Нёхиси отпрыгивает от меня метров на десять и спрашивает:
– Так легче? Давай, трезвей! И внимательно посмотри на заборы. В каждом теперь есть дырка! Причём довольно большая, чтобы взрослый человек легко мог пролезть. Все заборы дырявые, без исключения, я специально всю дорогу смотрел. Это же твоя идея? Я угадал?
– Слушай, – вспоминаю, – ну точно же! Я в детстве мечтал, чтобы приняли специальный закон про дырки в заборах. Если уж кто-то зачем-то забор построил, обязан сразу в нём проделать дыру. Потому что в городе не должно быть закрытых дворов, это просто нечестно. Человек имеет право ходить везде. А лазать через заборы не все умеют. Женщинам, например, в юбках трудно. И старикам. И тем, у кого от высоты голова кружится – ещё, чего доброго, упадут. Какой я, оказывается, был умный! Как есть вундеркинд. Совершенно об этом забыл, а то давно подбил бы тебя что-то такое устроить. Но, получается, теперь уже и не надо? Всё случилось само?
– Считай, что само, – подтверждает Нёхиси. – В городе много чего как бы само появилось с тех пор, как твой хаос повадился здесь гулять и дурить ему голову. Улицы, освещённые факелами, как на вашей изнанке; зеркальные подворотни, где теряешь чувство опоры, словно летишь; бар, где курят внутри, и никто не скандалит; ящики для пожертвований с табличками: «Складывайте сюда свои забытые сны». И надувные плоты с духовыми оркестрами, иногда плывущие по реке, и танцы на крышах, и внезапные ярмарки среди ночи на площадях. И пустыри, засаженные пальмами, и апельсины на тополях.
– Но, кстати, апельсины с деревьев исчезали мгновенно. Максимум висели полдня. Да и всё остальное тоже не задерживалось надолго. Было, и раз – прошло.

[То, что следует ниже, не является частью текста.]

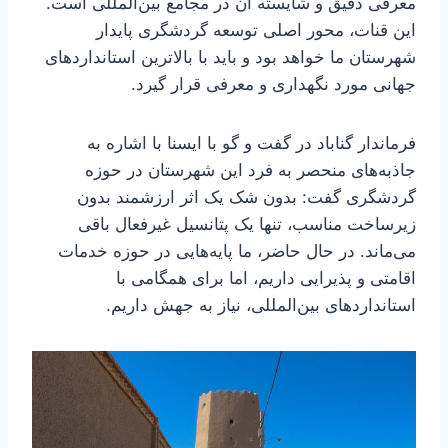
معرفی دقیق و شایسته آن در مجامع بین‌المللی است.
این قنات، محور اصلی توسعه گردشگری پایدار
شهرستان ما خواهد بود و باید با بالاترین استانداردهای
جهانی مورد نگهداری و معرفی قرار گیرد.
فرماندار گناباد در گفت و گو با ایسنا با اشاره به
جاذبه‌های منحصر به فرد این شهرستان در حوزه
گردشگری گفت: بدون شک یک اثر ارزشمند بدون
زیرساخت مناسب، تنها یک پتانسیل غیرفعال باقی
می‌ماند. در حال حاضر، ما پایه‌هایی در حوزه خدمات
اقامتی و پذیرایی داریم، اما برای همگامی با
استانداردهای بین‌المللی، نیاز به جهش داریم.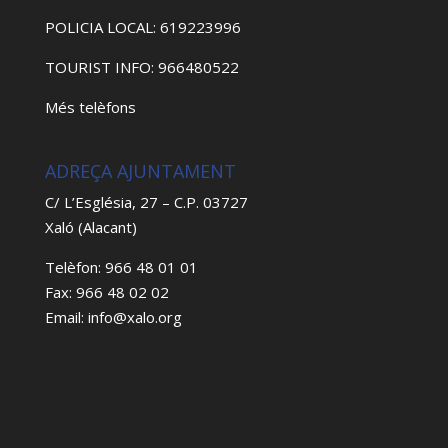
POLICIA LOCAL: 619223996
TOURIST INFO: 966480522
Més telèfons
ADREÇA AJUNTAMENT
C/ L’Església, 27 – C.P. 03727
Xaló (Alacant)
Telèfon: 966 48 01 01
Fax: 966 48 02 02
Email: info@xalo.org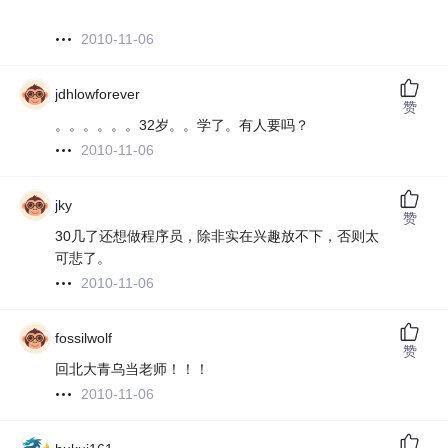
2010-11-06
jdhlowforever
赞
。。。。。。32岁。。学了。有人要吗？
2010-11-06
jky
赞
30几了还想做程序员，除非实在兴趣放不下，否则太
可悲了。
2010-11-06
fossilwolf
赞
回北大青乌当老师！！！
2010-11-06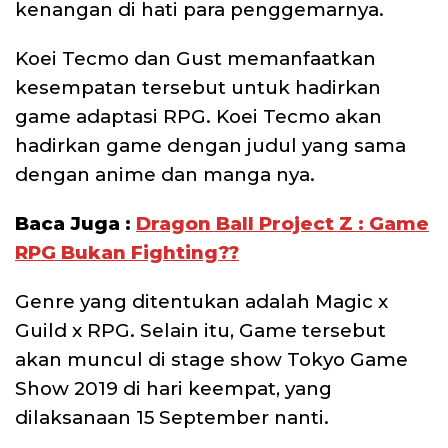
kenangan di hati para penggemarnya.
Koei Tecmo dan Gust memanfaatkan
kesempatan tersebut untuk hadirkan
game adaptasi RPG. Koei Tecmo akan
hadirkan game dengan judul yang sama
dengan anime dan manga nya.
Baca Juga :
Dragon Ball Project Z : Game
RPG Bukan Fighting??
Genre yang ditentukan adalah Magic x
Guild x RPG. Selain itu, Game tersebut
akan muncul di stage show Tokyo Game
Show 2019 di hari keempat, yang
dilaksanaan 15 September nanti.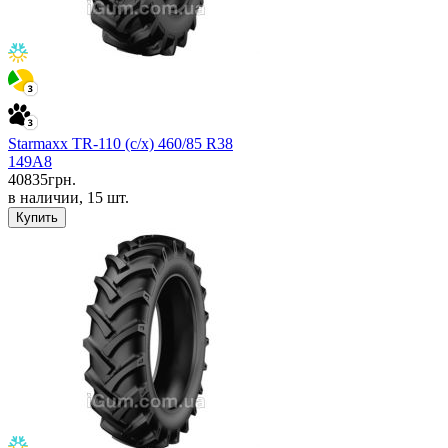
Starmaxx TR-110 (с/х) 460/85 R38
149A8
40835
грн.
в наличии, 15 шт.
Купить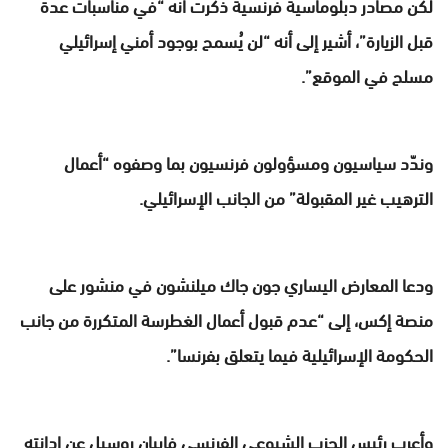
لكن مصادر دبلوماسية فرنسية ذكرت أنه “في مناسبات عدة
قبل الزيارة”، أشير إلى أنه “لن يُسمح بوجود أمني إسرائيلي
مسلح في الموقع”.
وندّد سياسيون ومسؤولون فرنسيون بما وصفوه “أعمال
الترهيب غير المقبولة” من الجانب الإسرائيلي.
ودعا المعارض اليساري جون جاك ميلنشون في منشور على
منصة إكس، إلى “عدم قبول أعمال الغطرسة المتكررة من جانب
الحكومة الإسرائيلية فيما يتعلق بفرنسا”.
وأعرب رئيس الحزب الشيوعي الفرنسي فابيان روسيل عن إدانته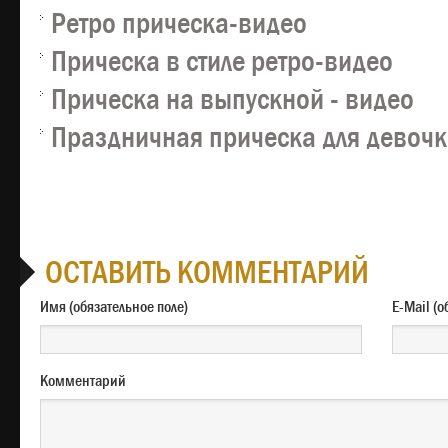
Ретро прическа-видео
Прическа в стиле ретро-видео
Прическа на выпускной - видео
Праздничная прическа для девочк
ОСТАВИТЬ КОММЕНТАРИЙ
Имя (обязательное поле)
E-M
Комментарий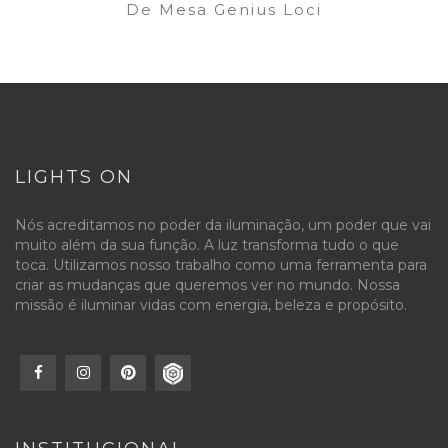
De Mesa Genius Loci
LIGHTS ON
Nós acreditamos no poder da iluminação, um poder que vai
muito além da sua função. A luz transforma tudo o que
toca. Utilizamos nosso trabalho como uma ferramenta para
criar as mudanças que queremos ver no mundo. Nossa
missão é iluminar vidas com energia, beleza e propósito.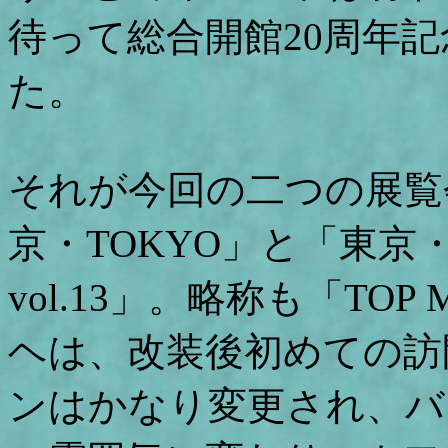
待って総合開館20周年
た。
それが今回の二つの展覧会
京・TOKYO」と「東京・
vol.13」。略称も「TO
ヘは、改装後初めての訪
ンはかなり変更され、バ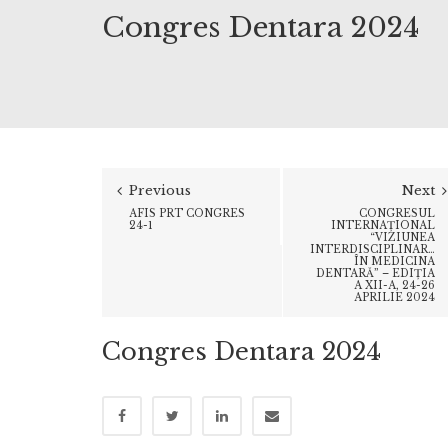
Congres Dentara 2024
Previous
Next
AFIS PRT CONGRES
CONGRESUL
24-1
INTERNAȚIONAL
“VIZIUNEA
INTERDISCIPLINARĂ
ÎN MEDICINA
DENTARĂ” – EDIȚIA
A XII-A, 24-26
APRILIE 2024
Congres Dentara 2024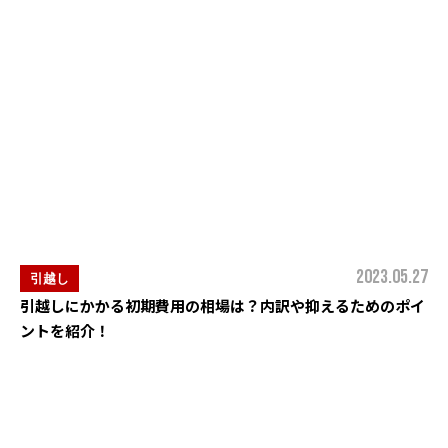
2023.05.27
引越し
引越しにかかる初期費用の相場は？内訳や抑えるためのポイ
ントを紹介！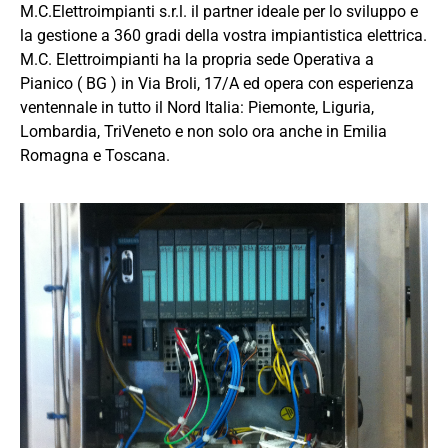
M.C.Elettroimpianti s.r.l. il partner ideale per lo sviluppo e
la gestione a 360 gradi della vostra impiantistica elettrica.
M.C. Elettroimpianti ha la propria sede Operativa a
Pianico ( BG ) in Via Broli, 17/A ed opera con esperienza
ventennale in tutto il Nord Italia: Piemonte, Liguria,
Lombardia, TriVeneto e non solo ora anche in Emilia
Romagna e Toscana.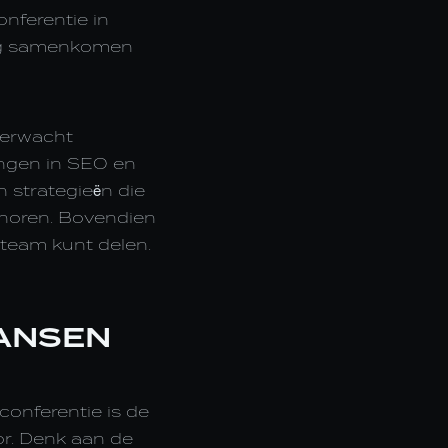
nferentie in
ing samenkomen
Verwacht
ingen in SEO en
 strategieën die
 horen. Bovendien
 team kunt delen.
KANSEN
onferentie is de
or. Denk aan de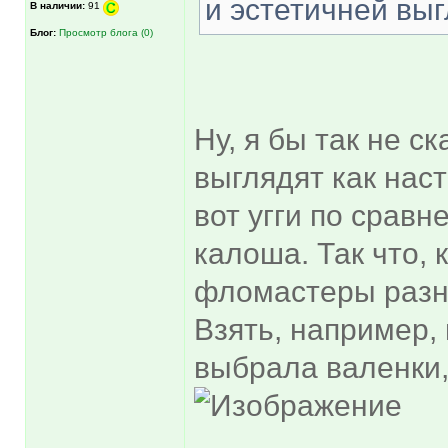
и эстетичней выг
В наличии:
91
Блог:
Просмотр блога (0)
Ну, я бы так не с
выглядят как нас
вот угги по сравн
калоша. Так что, к
фломастеры разны
Взять, например, 
выбрала валенки,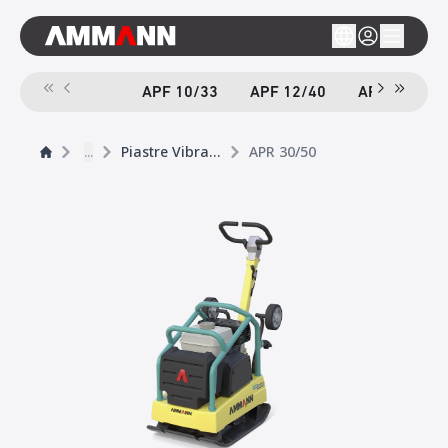
APF 10/33
APF 12/40
APF 12/40-
...
Piastre Vibranti
APR 30/50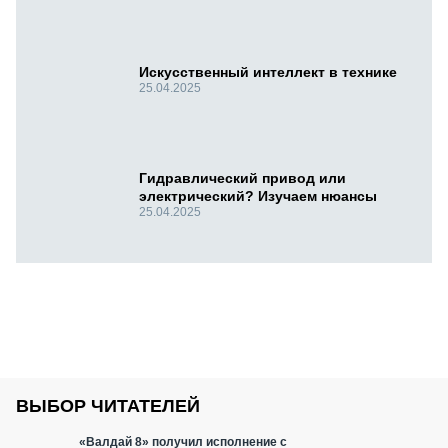
Искусственный интеллект в технике
25.04.2025
Гидравлический привод или
электрический? Изучаем нюансы
25.04.2025
ВЫБОР ЧИТАТЕЛЕЙ
«Валдай 8» получил исполнение с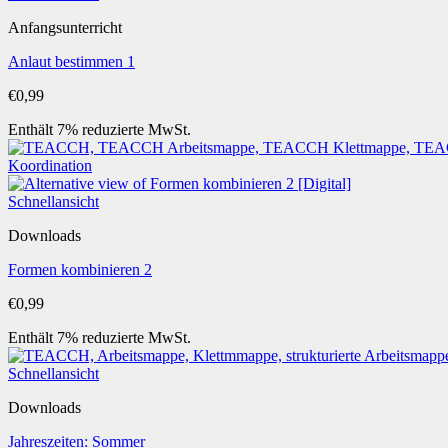
Anfangsunterricht
Anlaut bestimmen 1
€
0,99
Enthält 7% reduzierte MwSt.
Schnellansicht
Downloads
Formen kombinieren 2
€
0,99
Enthält 7% reduzierte MwSt.
Schnellansicht
Downloads
Jahreszeiten: Sommer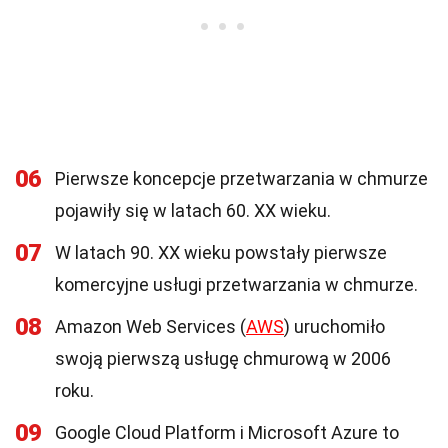
06
Pierwsze koncepcje przetwarzania w chmurze
pojawiły się w latach 60. XX wieku.
07
W latach 90. XX wieku powstały pierwsze
komercyjne usługi przetwarzania w chmurze.
08
Amazon Web Services (
AWS
) uruchomiło
swoją pierwszą usługę chmurową w 2006
roku.
09
Google Cloud Platform i Microsoft Azure to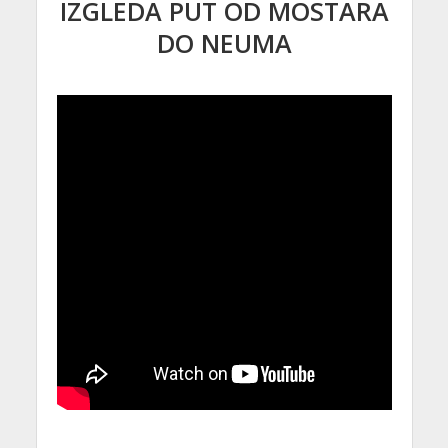
IZGLEDA PUT OD MOSTARA
DO NEUMA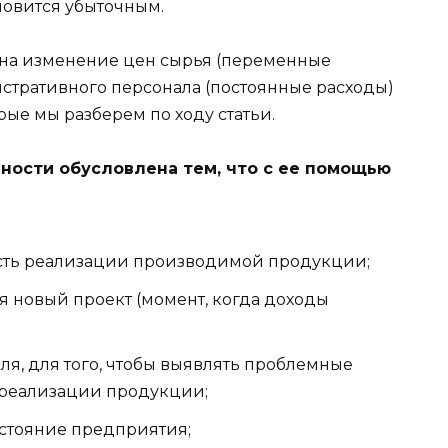
новится убыточным.
т на изменение цен сырья (переменные
истративного персонала (постоянные расходы)
рые мы разберем по ходу статьи.
ности обусловлена тем, что с ее помощью
сть реализации производимой продукции;
ся новый проект (момент, когда доходы
ля, для того, чтобы выявлять проблемные
 реализации продукции;
стояние предприятия;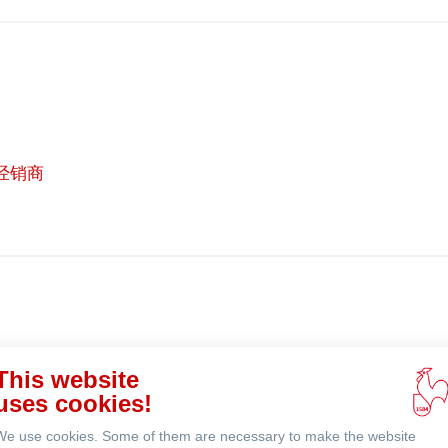
经销商
在
线
购
买
 (英文)
This website
uses cookies!
We use cookies. Some of them are necessary to make the website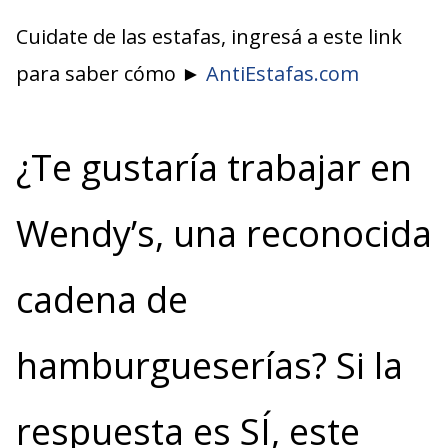
Cuidate de las estafas, ingresá a este link
para saber cómo ►
AntiEstafas.com
¿Te gustaría trabajar en
Wendy’s, una reconocida
cadena de
hamburgueserías? Si la
respuesta es SÍ, este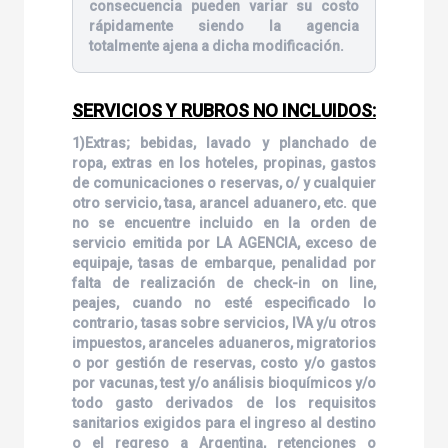
consecuencia pueden variar su costo
rápidamente siendo la agencia
totalmente ajena a dicha modificación.
SERVICIOS Y RUBROS NO INCLUIDOS:
1)Extras; bebidas, lavado y planchado de
ropa, extras en los hoteles, propinas, gastos
de comunicaciones o reservas, o/ y cualquier
otro servicio, tasa, arancel aduanero, etc. que
no se encuentre incluido en la orden de
servicio emitida por LA AGENCIA, exceso de
equipaje, tasas de embarque, penalidad por
falta de realización de check-in on line,
peajes, cuando no esté especificado lo
contrario, tasas sobre servicios, IVA y/u otros
impuestos, aranceles aduaneros, migratorios
o por gestión de reservas, costo y/o gastos
por vacunas, test y/o análisis bioquímicos y/o
todo gasto derivados de los requisitos
sanitarios exigidos para el ingreso al destino
o el regreso a Argentina, retenciones o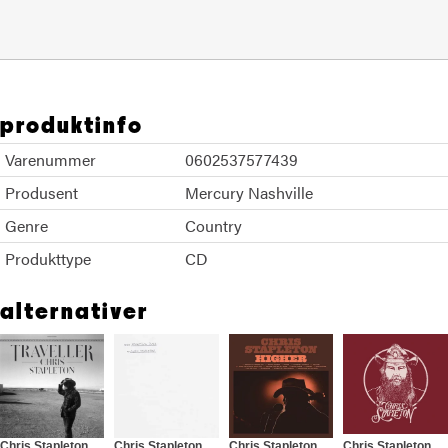
produktinfo
Varenummer
0602537577439
Produsent
Mercury Nashville
Genre
Country
Produkttype
CD
alternativer
Chris Stapleton
Chris Stapleton
Chris Stapleton
Chris Stapleton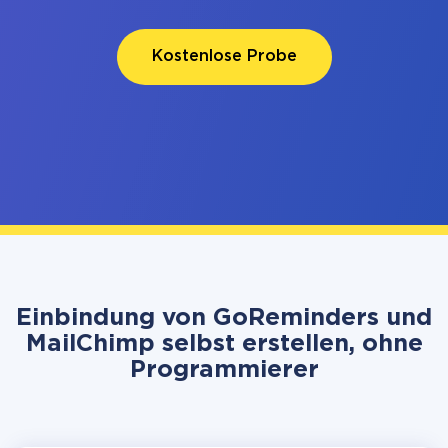
Kostenlose Probe
Einbindung von GoReminders und
MailChimp selbst erstellen, ohne
Programmierer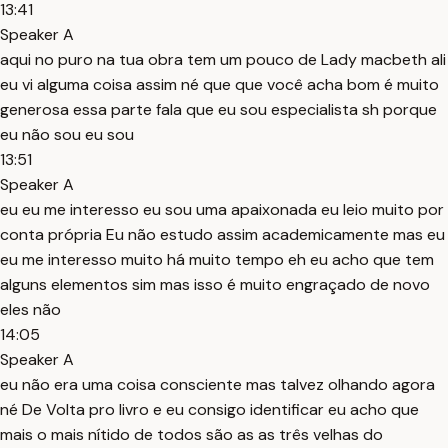
13:41
Speaker A
aqui no puro na tua obra tem um pouco de Lady macbeth ali
eu vi alguma coisa assim né que que você acha bom é muito
generosa essa parte fala que eu sou especialista sh porque
eu não sou eu sou
13:51
Speaker A
eu eu me interesso eu sou uma apaixonada eu leio muito por
conta própria Eu não estudo assim academicamente mas eu
eu me interesso muito há muito tempo eh eu acho que tem
alguns elementos sim mas isso é muito engraçado de novo
eles não
14:05
Speaker A
eu não era uma coisa consciente mas talvez olhando agora
né De Volta pro livro e eu consigo identificar eu acho que
mais o mais nítido de todos são as as três velhas do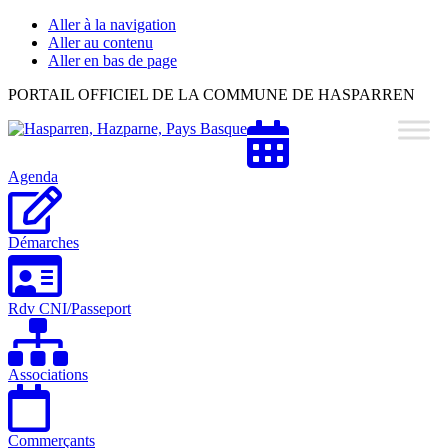
Aller à la navigation
Aller au contenu
Aller en bas de page
Hasparren,
PORTAIL OFFICIEL DE LA COMMUNE DE HASPARREN
Hazparne,
Pays
Basque
Agenda
Démarches
Rdv CNI/Passeport
Associations
Commerçants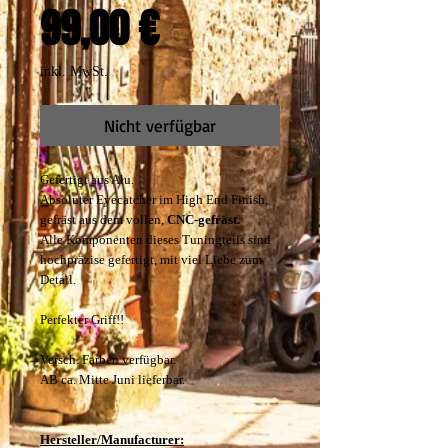
Preis
99,00 €
inkl. MwSt.
Nicht verfügbar
Gefertigt aus Alu.
Absoluter Eyecatcher im High End Finish,
gefräst aus dem vollen,
CNC-gefräst.
Alle Komponenten dieses Tuningteils sind
hochpräzise gefertigt, mit viel Liebe zum
Detail.
Perfekter Griff!!
Versch. Farben verfügbar.
AB ca. Mitte Juni lieferbar.
Hersteller/Manufacturer: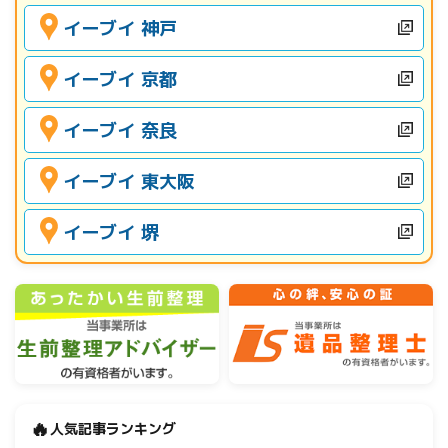
イーブイ 神戸
イーブイ 京都
イーブイ 奈良
イーブイ 東大阪
イーブイ 堺
🔥
人気記事ランキング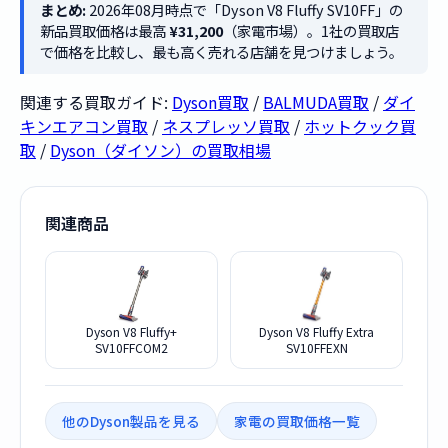
まとめ:
2026年08月時点で「Dyson V8 Fluffy SV10FF」の
新品買取価格は最高
¥31,200
（家電市場）。1社の買取店
で価格を比較し、最も高く売れる店舗を見つけましょう。
関連する買取ガイド:
Dyson買取
/
BALMUDA買取
/
ダイ
キンエアコン買取
/
ネスプレッソ買取
/
ホットクック買
取
/
Dyson（ダイソン）の買取相場
関連商品
Dyson V8 Fluffy+
Dyson V8 Fluffy Extra
SV10FFCOM2
SV10FFEXN
他のDyson製品を見る
家電の買取価格一覧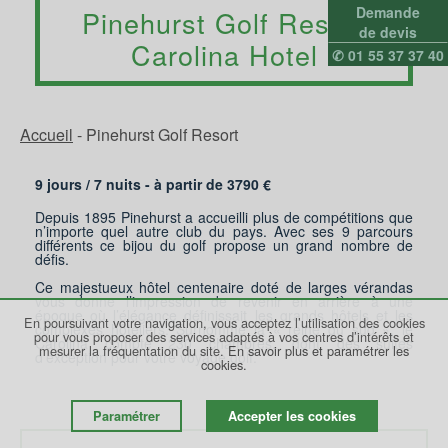
Demande
Pinehurst Golf Resort
de devis
Carolina Hotel
✆ 01 55 37 37 40
Accueil
-
Pinehurst Golf Resort
9 jours /
7
nuits - à partir de
3790
€
Depuis 1895 Pinehurst a accueilli plus de compétitions que
n’importe quel autre club du pays. Avec ses 9 parcours
différents ce bijou du golf propose un grand nombre de
défis.
Ce majestueux hôtel centenaire doté de larges vérandas
vous donne l’impression de revenir en arrière à une
époque où l’élégance définissait les grands hôtels et les
En poursuivant votre navigation, vous acceptez l’utilisation des cookies
complexes hôteliers. Surnommé la « reine du sud », le
pour vous proposer des services adaptés à vos centres d’intérêts et
Carolina compte 230 chambres, dont des suites
mesurer la fréquentation du site.
En savoir plus et paramétrer les
d’exception pour votre voyage golf.
cookies.
Paramétrer
Accepter les cookies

С другой стороны, наваждения есть наваждения. Странно было бы требовать от них постоянства. Хотя апельсинов и курящего бара до сих пор страшно жаль!
– Зато пляж продержался всё лето, – напоминает Нёхиси. – Шикарный был у нас пляж! Стал настолько реальным, что теперь все уверены, будто его построила мэрия. Скандалы вокруг него бушевали нешуточные, одни требовали немедленно убрать безобразие, другие стали его защищать. Неплохая карьера для наваждения. Всем пример!
– Так вроде бы пляж на Лукишках действительно построила мэрия, – неуверенно говорю я. – Они молодцы, конечно. От людей, да ещё и чиновников я такого безумства совершенно не ожидал.
– Да, пляж построила мэрия. Теперь это так. Подтверждено горой документов, свидетельств и счетов за доставку песка. Но началось всё с того, что однажды ночью на центральном проспекте внезапно сам собой появился невозможный, нелепый, прекрасный пляж. И так хорошо вписался в реальность, а главное, так ей понравился, что реальность сама себе убедительно объяснила, откуда он взялся. И за компанию людям, её населяющим. Ну и всем остальным.